The academic focus areas consist of two major divisions as follows: Marine Mechanics, Engineering for the marine environment requires the analysis of complex systems including their hydrodynamic charecteristics, strucural integreity, and dynamic responses. Marine mechanics is at the heart of these analyses and involves the study of the fundamental physics of marine systems along with the development and use of analysis tools. Whether the marine system is a ship, an offshore structure for oil and gas recovery, or an energy harvesting device, their design requires the same basic analysis tools of applied mechanics and numerical modeling. Marine Systems Design, The naval architect's role in advanced marine design may be one of applying the latest design methods to specific design issues or one of overall design integration and leadership of integrated product/process development teams. Naval architects may also have the leading roles in the management of marine systems.

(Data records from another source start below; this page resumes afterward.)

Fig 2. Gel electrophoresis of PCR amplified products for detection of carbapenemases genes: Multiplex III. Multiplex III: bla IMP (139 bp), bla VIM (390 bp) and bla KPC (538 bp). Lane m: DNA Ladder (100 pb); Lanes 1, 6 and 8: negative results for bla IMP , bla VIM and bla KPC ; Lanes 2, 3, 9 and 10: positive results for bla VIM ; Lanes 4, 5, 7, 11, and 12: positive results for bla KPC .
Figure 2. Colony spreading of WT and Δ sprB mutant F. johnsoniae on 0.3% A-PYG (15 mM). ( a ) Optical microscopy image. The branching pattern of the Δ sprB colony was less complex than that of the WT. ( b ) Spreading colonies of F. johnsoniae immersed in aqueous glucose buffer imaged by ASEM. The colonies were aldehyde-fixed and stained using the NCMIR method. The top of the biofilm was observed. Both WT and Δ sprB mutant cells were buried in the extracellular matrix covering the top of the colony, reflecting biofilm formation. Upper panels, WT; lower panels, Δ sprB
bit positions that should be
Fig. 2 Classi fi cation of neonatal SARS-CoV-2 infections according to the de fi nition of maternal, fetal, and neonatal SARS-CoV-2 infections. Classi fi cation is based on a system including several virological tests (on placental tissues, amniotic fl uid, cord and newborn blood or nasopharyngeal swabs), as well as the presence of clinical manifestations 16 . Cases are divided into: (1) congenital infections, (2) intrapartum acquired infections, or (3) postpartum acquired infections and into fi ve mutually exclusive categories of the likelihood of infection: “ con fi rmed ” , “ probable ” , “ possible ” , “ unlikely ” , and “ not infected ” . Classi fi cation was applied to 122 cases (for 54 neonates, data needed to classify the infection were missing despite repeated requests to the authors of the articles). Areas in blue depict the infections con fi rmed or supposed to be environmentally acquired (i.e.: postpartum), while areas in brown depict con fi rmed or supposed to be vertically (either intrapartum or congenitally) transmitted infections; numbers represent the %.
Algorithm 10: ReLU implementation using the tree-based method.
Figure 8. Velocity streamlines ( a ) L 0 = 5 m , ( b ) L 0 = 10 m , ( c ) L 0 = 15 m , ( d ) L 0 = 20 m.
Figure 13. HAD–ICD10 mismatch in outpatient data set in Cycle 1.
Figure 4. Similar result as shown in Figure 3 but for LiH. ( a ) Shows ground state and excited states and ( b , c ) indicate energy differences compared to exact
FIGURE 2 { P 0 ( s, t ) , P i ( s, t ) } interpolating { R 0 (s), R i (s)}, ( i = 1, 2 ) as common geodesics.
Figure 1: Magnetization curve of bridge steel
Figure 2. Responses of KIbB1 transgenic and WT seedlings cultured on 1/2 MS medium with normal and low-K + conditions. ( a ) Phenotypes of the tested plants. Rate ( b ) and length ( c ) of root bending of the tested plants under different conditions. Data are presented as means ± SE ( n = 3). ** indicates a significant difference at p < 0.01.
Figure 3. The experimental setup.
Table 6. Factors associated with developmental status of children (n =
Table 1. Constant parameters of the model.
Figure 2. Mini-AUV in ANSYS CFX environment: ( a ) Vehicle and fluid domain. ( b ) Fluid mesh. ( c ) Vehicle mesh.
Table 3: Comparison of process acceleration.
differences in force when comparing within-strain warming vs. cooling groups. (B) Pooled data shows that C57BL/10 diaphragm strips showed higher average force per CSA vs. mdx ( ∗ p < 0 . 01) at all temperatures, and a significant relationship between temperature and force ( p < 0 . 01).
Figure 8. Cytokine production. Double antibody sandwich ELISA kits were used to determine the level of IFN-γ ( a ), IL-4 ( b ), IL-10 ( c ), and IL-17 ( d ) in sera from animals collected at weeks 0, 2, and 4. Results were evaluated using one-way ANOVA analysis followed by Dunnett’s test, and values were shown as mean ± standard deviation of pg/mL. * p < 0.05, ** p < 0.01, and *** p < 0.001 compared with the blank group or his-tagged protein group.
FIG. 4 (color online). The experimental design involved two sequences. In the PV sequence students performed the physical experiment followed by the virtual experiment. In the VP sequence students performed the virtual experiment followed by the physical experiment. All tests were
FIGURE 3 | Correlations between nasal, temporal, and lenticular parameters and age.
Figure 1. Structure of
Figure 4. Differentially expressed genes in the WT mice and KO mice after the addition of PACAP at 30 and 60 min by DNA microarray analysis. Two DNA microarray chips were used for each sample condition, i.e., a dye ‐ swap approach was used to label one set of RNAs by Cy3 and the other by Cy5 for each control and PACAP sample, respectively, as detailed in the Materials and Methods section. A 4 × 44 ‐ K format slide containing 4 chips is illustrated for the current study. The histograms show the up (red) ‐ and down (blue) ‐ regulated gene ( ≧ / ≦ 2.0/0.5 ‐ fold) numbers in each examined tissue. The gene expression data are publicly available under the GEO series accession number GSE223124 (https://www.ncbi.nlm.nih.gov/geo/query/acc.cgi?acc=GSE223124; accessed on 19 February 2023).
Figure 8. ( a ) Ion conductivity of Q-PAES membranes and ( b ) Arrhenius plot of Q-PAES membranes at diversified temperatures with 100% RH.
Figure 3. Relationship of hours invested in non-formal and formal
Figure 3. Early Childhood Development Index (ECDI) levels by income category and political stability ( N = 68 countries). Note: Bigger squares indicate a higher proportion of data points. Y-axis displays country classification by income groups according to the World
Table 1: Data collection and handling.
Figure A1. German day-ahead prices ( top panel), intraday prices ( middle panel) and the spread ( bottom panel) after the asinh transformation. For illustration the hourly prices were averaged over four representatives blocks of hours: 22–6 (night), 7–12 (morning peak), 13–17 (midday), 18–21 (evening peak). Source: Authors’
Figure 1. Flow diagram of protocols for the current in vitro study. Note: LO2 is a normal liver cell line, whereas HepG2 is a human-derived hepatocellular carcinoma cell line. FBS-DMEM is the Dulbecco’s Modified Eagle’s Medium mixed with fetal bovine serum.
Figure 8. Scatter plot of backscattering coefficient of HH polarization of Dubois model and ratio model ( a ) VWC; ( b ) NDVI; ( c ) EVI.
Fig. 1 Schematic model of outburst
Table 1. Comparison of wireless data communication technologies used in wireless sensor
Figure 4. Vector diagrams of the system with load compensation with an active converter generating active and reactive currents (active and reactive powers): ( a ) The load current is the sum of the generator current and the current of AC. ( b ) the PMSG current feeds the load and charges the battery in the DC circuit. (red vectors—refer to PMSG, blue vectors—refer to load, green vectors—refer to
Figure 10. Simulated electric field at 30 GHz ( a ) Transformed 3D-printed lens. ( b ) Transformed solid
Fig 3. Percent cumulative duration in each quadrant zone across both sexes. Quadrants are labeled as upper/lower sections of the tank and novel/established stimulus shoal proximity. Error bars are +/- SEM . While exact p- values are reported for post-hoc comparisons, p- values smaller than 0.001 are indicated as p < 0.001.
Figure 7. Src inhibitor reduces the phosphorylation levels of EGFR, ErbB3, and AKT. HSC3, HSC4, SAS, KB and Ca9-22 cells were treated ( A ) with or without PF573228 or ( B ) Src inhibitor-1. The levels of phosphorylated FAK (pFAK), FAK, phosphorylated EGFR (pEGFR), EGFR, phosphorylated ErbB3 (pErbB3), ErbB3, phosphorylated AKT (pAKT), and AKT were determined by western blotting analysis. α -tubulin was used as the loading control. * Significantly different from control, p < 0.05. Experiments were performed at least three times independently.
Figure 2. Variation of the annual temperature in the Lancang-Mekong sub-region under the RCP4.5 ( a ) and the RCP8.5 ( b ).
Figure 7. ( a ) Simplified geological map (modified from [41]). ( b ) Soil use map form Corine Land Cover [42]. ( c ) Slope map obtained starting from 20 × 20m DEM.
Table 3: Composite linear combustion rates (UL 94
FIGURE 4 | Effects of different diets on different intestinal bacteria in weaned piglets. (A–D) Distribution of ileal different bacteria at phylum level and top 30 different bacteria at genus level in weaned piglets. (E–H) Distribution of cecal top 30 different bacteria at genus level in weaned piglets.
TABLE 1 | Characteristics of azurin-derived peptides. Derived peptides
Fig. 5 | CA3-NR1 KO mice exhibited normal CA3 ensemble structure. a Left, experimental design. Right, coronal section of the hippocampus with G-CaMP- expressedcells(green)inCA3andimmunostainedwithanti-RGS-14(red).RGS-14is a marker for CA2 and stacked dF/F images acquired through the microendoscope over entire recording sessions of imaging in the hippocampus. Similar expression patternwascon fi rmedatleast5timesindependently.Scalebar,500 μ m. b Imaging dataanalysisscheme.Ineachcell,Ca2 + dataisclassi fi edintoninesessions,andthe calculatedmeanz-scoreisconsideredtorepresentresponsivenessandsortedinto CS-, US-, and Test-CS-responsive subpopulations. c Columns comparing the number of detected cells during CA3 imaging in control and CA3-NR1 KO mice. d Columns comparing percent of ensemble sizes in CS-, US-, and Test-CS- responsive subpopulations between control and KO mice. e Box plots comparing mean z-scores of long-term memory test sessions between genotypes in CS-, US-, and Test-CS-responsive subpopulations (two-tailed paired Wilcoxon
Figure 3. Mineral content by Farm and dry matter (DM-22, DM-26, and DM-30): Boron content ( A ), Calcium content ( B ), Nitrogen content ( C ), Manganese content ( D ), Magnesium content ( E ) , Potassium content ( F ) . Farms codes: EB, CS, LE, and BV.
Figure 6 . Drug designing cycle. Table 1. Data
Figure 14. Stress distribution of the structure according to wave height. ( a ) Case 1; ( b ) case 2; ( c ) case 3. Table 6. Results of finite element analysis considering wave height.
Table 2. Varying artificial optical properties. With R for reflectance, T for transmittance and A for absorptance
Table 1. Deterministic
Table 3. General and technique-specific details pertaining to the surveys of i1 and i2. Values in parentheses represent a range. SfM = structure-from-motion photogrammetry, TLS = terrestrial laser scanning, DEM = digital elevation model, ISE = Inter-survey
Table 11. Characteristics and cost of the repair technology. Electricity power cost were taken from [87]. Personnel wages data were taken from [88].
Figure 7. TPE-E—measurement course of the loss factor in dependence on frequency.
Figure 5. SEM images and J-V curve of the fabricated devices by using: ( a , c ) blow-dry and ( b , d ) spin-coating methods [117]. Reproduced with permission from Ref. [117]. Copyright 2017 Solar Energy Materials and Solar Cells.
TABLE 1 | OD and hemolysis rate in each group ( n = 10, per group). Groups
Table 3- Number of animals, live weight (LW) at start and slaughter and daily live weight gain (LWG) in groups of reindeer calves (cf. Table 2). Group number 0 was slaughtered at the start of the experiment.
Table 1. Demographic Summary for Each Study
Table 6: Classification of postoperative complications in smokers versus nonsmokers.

The unifying philosophy of the Department's study in this area is that of multi-discipline engineering and concurrent design from early in the design process of the performance, manufacture, and the life-cycle support of a design. Manufacturing considerations are an integral part of the design process. marine design today is often conducted with cross-functional integrated product development teams. Specify syudy within this area can emphasize overall design, marine engineering, maritime systems management, ship production, or optimization methods and design under uncertainty. Marine Robotics and Controls, Marine robots cannot use GPS since they operate underwater. Therefore, it is necessary for robots to use computer vision and image processing in conjunction with time-synchronized acoustic navigation for autonomously mapping their environment and navigating in it. This technology has provided the foundation for related research efforts for autonomous undersea vehicles and ground vehicles, automotive active safety situational awareness, and autonomous ship hull inspection. Development of control algorithms and strategies is an integral part of creating autonomous robots. In addition to the robot applications, there are significant activities in control system development and optimization for marine and automotive propulsion systems, fuel cells, and energy storage devices.